Vorkapich, who works with many different MSU athletes, said Jefferson’s competitive nature sets her apart from other athletes.

“If I had to rank all the players in order of competitiveness, I’d put her probably No. 1,” he said. “So far it hasn’t been a battle to restrain her at all.”

With Vorkapich, Jefferson’s motivation to get better has been a key component in her quick recovery to this point. Vorkapich and athletic trainer LouAnne Jefferson have been impressed with her rehab and continue to challenge her to do more.

“I always like to prove Vork and LouAnne wrong because we’ve had so many ACL injuries that all the time frames vary depending on what type of person you are and how you heal,” Jefferson said. “It’s always like, ‘For four to six weeks you won’t be able to do this,’ and I just like to prove them wrong.”

In less than three months after surgery, Jefferson has proven her trainers wrong many times. For instance, she surprised Vorkapich with a 15-second run around the gym.

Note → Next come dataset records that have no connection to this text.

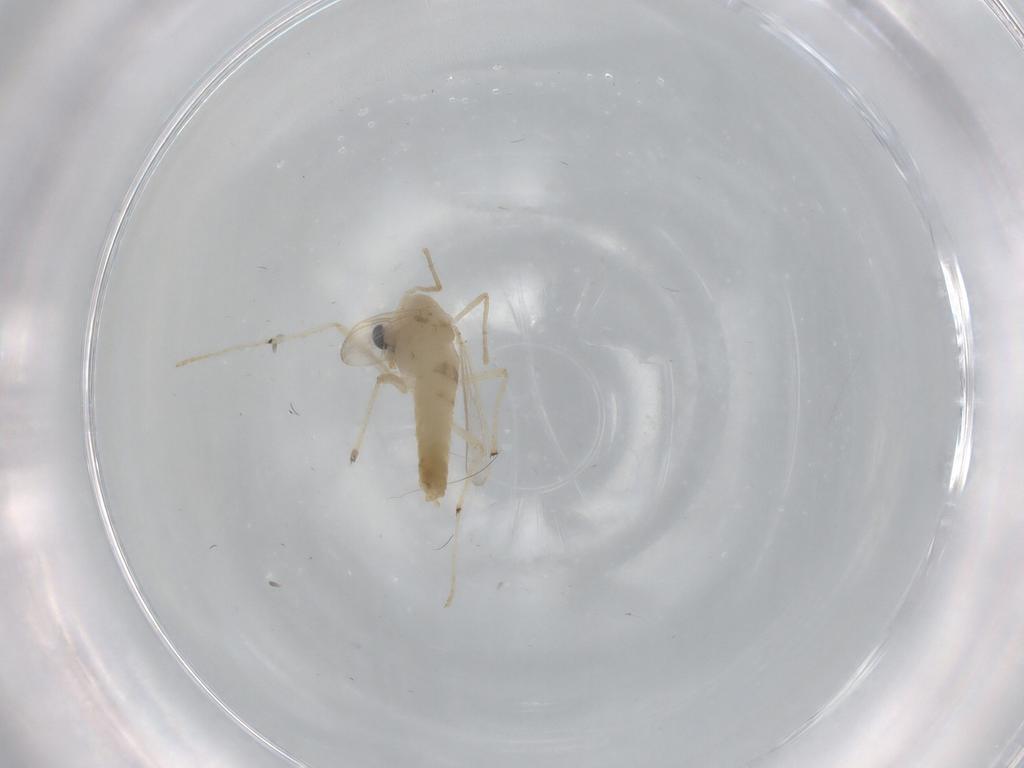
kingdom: Animalia
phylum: Arthropoda
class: Insecta
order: Diptera
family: Chironomidae
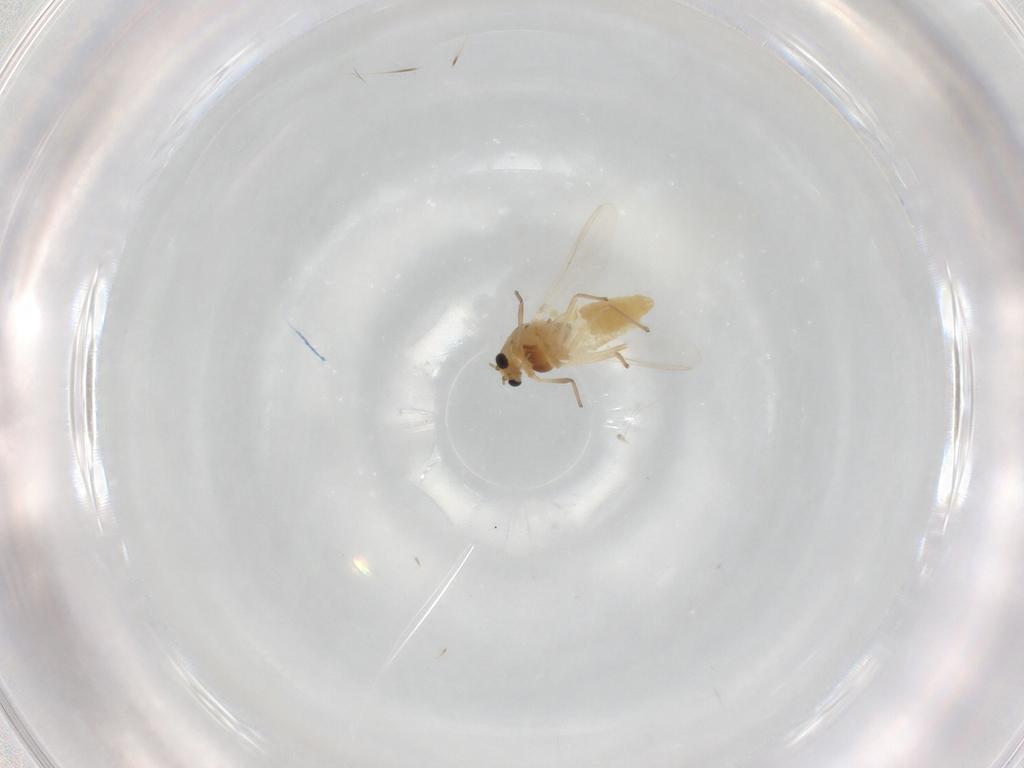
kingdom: Animalia
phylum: Arthropoda
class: Insecta
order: Diptera
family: Chironomidae
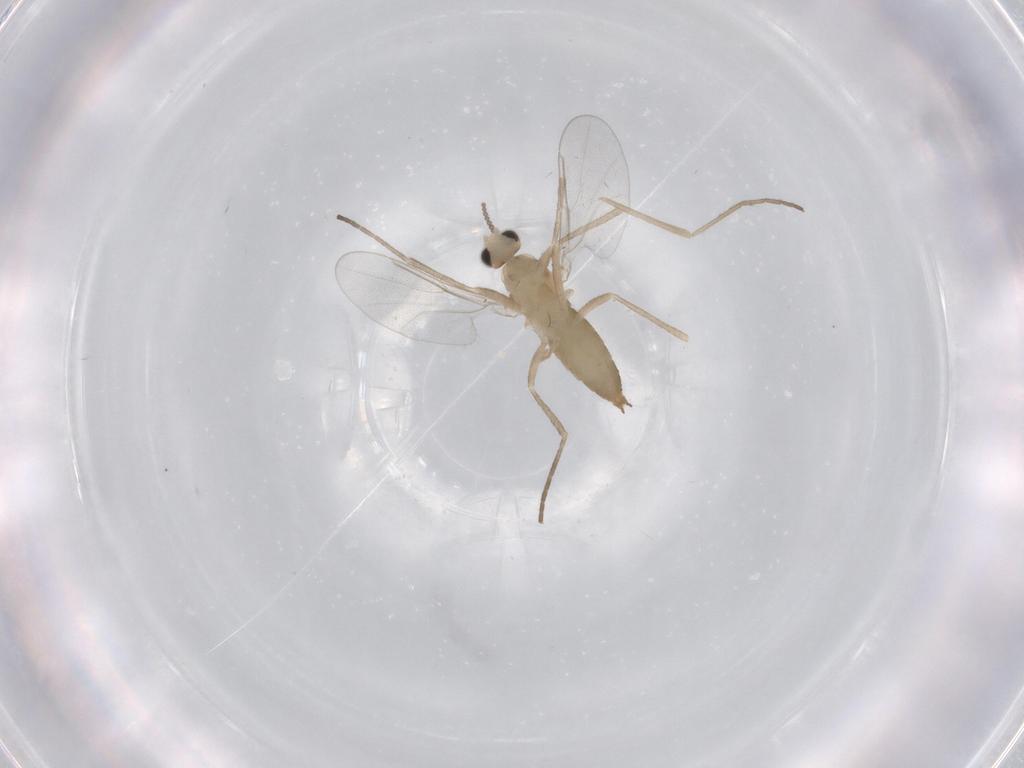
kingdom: Animalia
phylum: Arthropoda
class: Insecta
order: Diptera
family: Cecidomyiidae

“Vork wanted to see if I could run around the gym in a certain amount of time,” Jefferson said.

“He didn’t believe I could — I think he believed it, but that was his way of motivating me.”

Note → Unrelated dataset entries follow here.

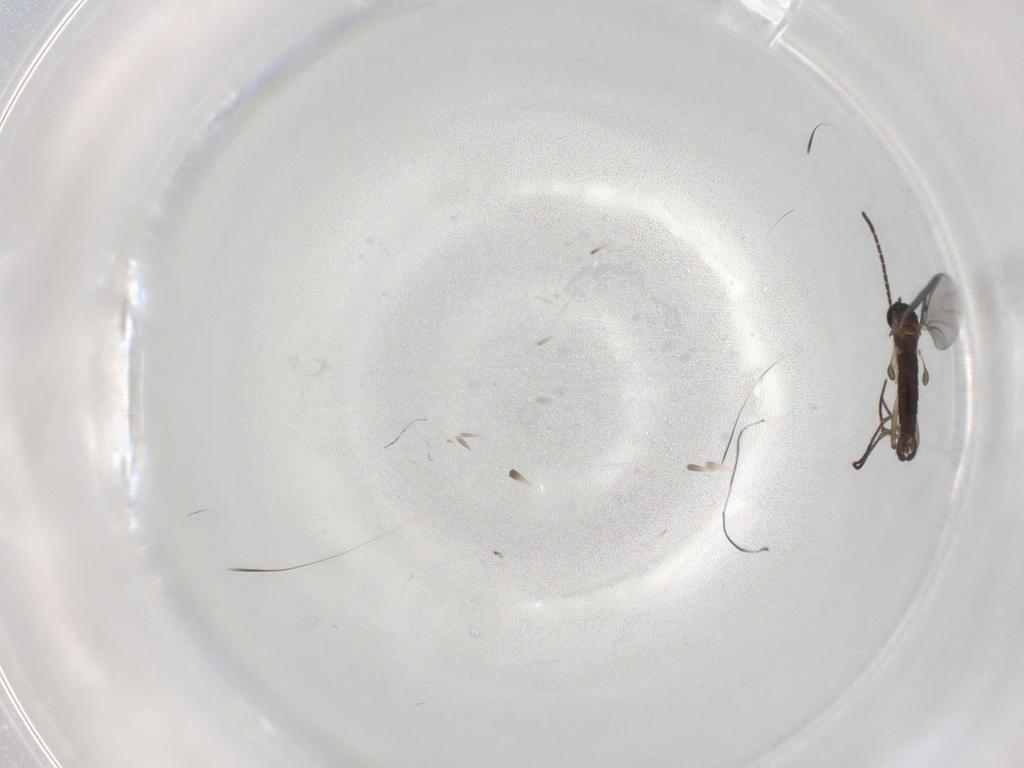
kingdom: Animalia
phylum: Arthropoda
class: Insecta
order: Diptera
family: Sciaridae
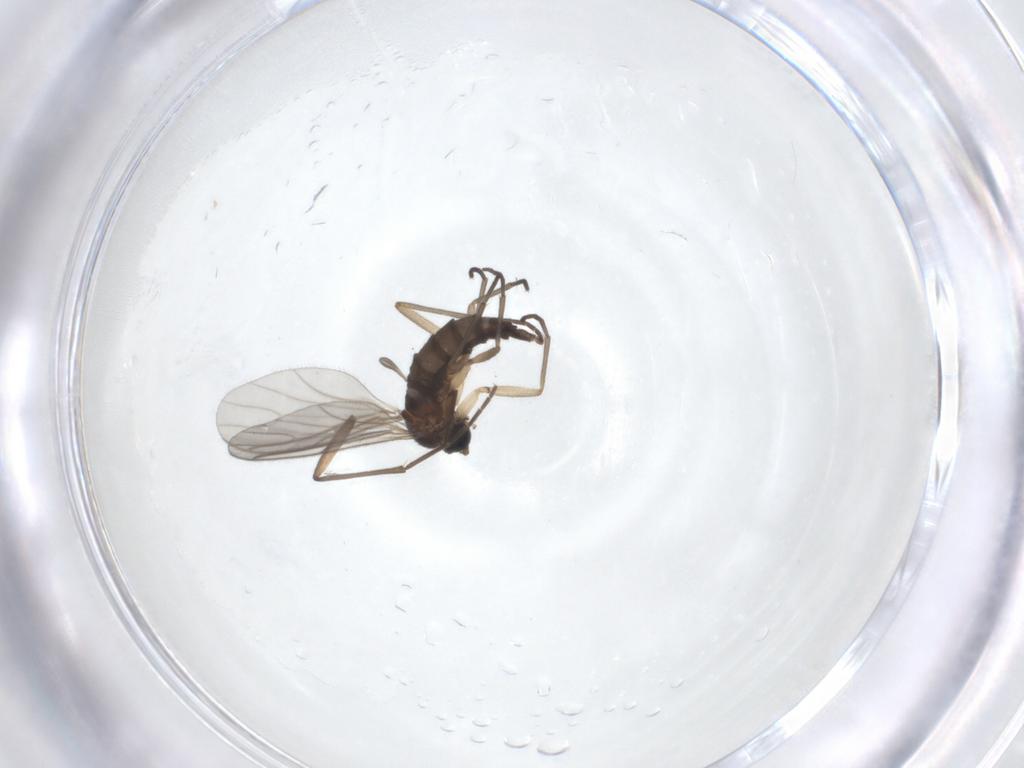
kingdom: Animalia
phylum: Arthropoda
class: Insecta
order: Diptera
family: Sciaridae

Jefferson also works out on the road, running stairs while her teammates go through pregame walk-through.

“Every away game — any kind of stair — wherever there’s a stair I’ll run up and down them,” said Jefferson, who ran stairs at Indiana and Iowa — two of the largest arenas in the Big Ten.

“I’ll hear my teammates go, ‘Oh yeah, go ‘Isha!’ all the way to the top of the stadium, so it’s pretty fun — it’s not too boring.”

Hangin’ around

Another reason for Jefferson’s lack of boredom is that she can still attend practice and contribute by giving her teammates advice.

“There’s a lot of people that don’t do those things and feel detached from the team,” Jefferson said. “I don’t interact with them on the floor at all so I try to keep myself active and go up to them during practice. I’m all over practice — I walk around bugging people — but I just try to let them hear something they can’t see.”

Head coach Suzy Merchant said what she is seeing from Jefferson now says a lot about the kind person she is.

“She never stopped leading, and I think that’s a really good sign of a tremendous character person,” Merchant said. “She’s led vocally and by spirit even when she couldn’t play — whether it was in practice or at game time. She’s just another coach on the bench when we play.”

Jefferson said although her rehab has been difficult, the support of her teammates and the thought of having a healthy knee keeps her going during her difficult workouts.

“I’ve had a lot of thoughts about, ‘Oh, I just want to pass out on the couch today,’ but it’s just the support of my teammates and Vork (that helps keep me going),” she said.

“I just want to get better and that’s just my No. 1 thing from my attitude, and I know what I’m doing is for a purpose and this is definitely a motivation for me because I want to come back even better than I was before.”